Jewish history is over four thousand years old, but Jewish historiography is much younger, it is a product of modernity. Wissenschaft des Judenthums (Science of Judaism) was a historical-critical school which developed in Germany in the first half of the nineteenth century and aimed to research the religion, culture and philosophy of the Jews influenced by different civilizations. The most prominent names traditionally connected with the school are Leopold Zunz, Abraham Geiger and Zachariah Frankel in Germany; Samuel David Luzzatto in Italy; and, Nahman Krochmal and Solomon Judah Rapoport in Galicia.
Among the first historians to write a comprehensive history of Jewish people was Heinrich Graetz (1817-1891). His History of the Jews covers the ancient times until the nineteenth century. This work was unique of its kind when it appeared, though the first publications of it were not successful. Isaak Markus Jost (1793-1860) is believed to be Graetz's predecessor. Despite some criticism, especially on it avoiding the Kabbalah and other forms of mysticism in his history writing, Graetz's History of the Jews is recognized as a classic pioneering work in Jewish history and a beginning of Jewish historiography.
When dealing with the Jewish historiography related to Ukrainian Jewry one has to turn to the Jewish history writing in Poland, the Russian Empire and the Soviet Union, and finally in independent Ukraine.
M. J. Rosman in his article entitled Reflections on the State of Polish-Jewish Historical Study describes a picture which might seem familiar: the trends in interwar Polish-Jewish historiography encounters were to some extent similar to the present-day Ukrainian-Jewish ones. The difference was actually that Polish and Jewish narratives were mutually exclusive, unlike in current Ukrainian-Jewish case, when one side, namely the Jewish, tries to find its place in Ukrainian ethnocentric history: The Jews were considered by the Poles to be a separate national group that happened to live on the same territory.If the Jewish historians often failed to place Polish-Jewish history in its Polish context, Polish historians, also nationalists, saw the Jews as marginal in relation to Polish history. These historians may have admitted that Poland in the period under consideration was a Paradisum Iudaeorum, but they paid little attention to the actual nature of Jewish life. For them, the history of the Jews, like the history of other national minority groups in the commonwealth, was tangential to Polish history. The Jews were krajowi cudzoziemcy (resident aliens); thus, in 1918, the distinguished historian Franciszek Bujak wrote in his programmatic statement on the study of Polish economic history: “Studies on the social and economic history of Polish Jewry are carried out so faithfully by them that it seems to me there is not much to add; what is worthy of publication will surely be published by them. Polish-Jewish history, then, was a Jewish concern; Poles did not have to research the subject or even integrate the results of Jewish research into works of their own”.[xix]

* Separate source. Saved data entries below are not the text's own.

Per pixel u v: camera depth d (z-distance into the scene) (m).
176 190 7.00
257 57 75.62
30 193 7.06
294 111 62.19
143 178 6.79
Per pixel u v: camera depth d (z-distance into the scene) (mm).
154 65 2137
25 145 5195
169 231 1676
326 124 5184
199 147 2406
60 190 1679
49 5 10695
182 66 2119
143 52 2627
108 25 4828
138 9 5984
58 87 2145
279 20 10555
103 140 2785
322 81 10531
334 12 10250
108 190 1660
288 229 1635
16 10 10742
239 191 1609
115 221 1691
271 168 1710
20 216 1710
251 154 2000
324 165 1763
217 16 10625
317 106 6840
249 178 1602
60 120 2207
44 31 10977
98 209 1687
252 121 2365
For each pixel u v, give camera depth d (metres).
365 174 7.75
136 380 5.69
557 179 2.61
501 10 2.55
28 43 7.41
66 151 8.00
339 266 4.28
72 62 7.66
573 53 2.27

Polish Jewish historiography developed at the end of the nineteenth century and the beginning of the twentieth century, and was pioneered by Meir Balaban, Yitzhak Shipper, Moses Shorr and Simon Dubnow. These four masters of Polish-Jewish history perished during the Holocaust, thus sharing the faith of Polish Jewry and the two major centers of Jewish historical activity in Warsaw and Vilna (Vilnius). Yet some of their contemporaries like Arthur Eisenbach and Salo Witmayer Baron (though the latter covered not exclusively the history of Polish Jewry) continued working in the field[xx].
Moses Schorr, after having worked in the field of Jewish History, turned to Assyriology.[xxi]Yitzhak Schipper contributed to Jewish social, economic and cultural history. Meir Balaban not only produced a series of standard works of Jewish history and trained a whole generation of young Jewish historians, but also carried out a titanic research on the history of Galician Jewry. These works are an asset to the present-day researchers of Ukrainian Jewish history, since that is Galician Jewry eventually became annexed to it. Finally, Simon Dubnow was to become one of the most outstanding personalities in East European Jewish history.
Simon Dubnow was at the same time a Polish, Russian and partially even a Soviet Jewish historian.[xxii]Some of his major works, such as the History of the Jews in Russia and Poland: From the Earliest Times to the Present Day and World History of the Jewish People,belong to the classics of Jewish historiography. Dubnow was also a politician; he was the father of autonomism and the founder of the Folkspartay,the party which represented the ideas of Jewish Diaspora nationalism. His political activities and obsession with the ideas of Jewish autonomism could not but influence the way in which he presented history. When reading his History of the Jews one might have the assumption that this is a nationalist history, which would be a fair judgment. Dubnow writes about Abraham as a first Jewish national and about the Exodus as a formation of the Jewish nation, basically treating the religious text of Pentateuch as a Jewish historiography.[xxiii][xxiv]
Writing Jewish history in the Russian language made Dubnow the “Russian Graetz, and even more” as Avraham Greenbaum suggested.
Jewish historiography in the Russian language is a different world altogether. Its centers were the half-assimilated Odessa and Petersburg. There was no need, of course, to write general history books for Russian-speaking Jewish readers. On the other hand, Jewish history in Russian filled the need for popular historical essays; provided historical analyses, to fuel the never-ending journalistic discussions in Russian-Jewish newspapers on the "Jewish question" was a source of information for the steadily growing number of readers of Russian who, since they did not attend religious schools but graduated rather from the gymnasium or university, were not literate in Hebrew.[xxv]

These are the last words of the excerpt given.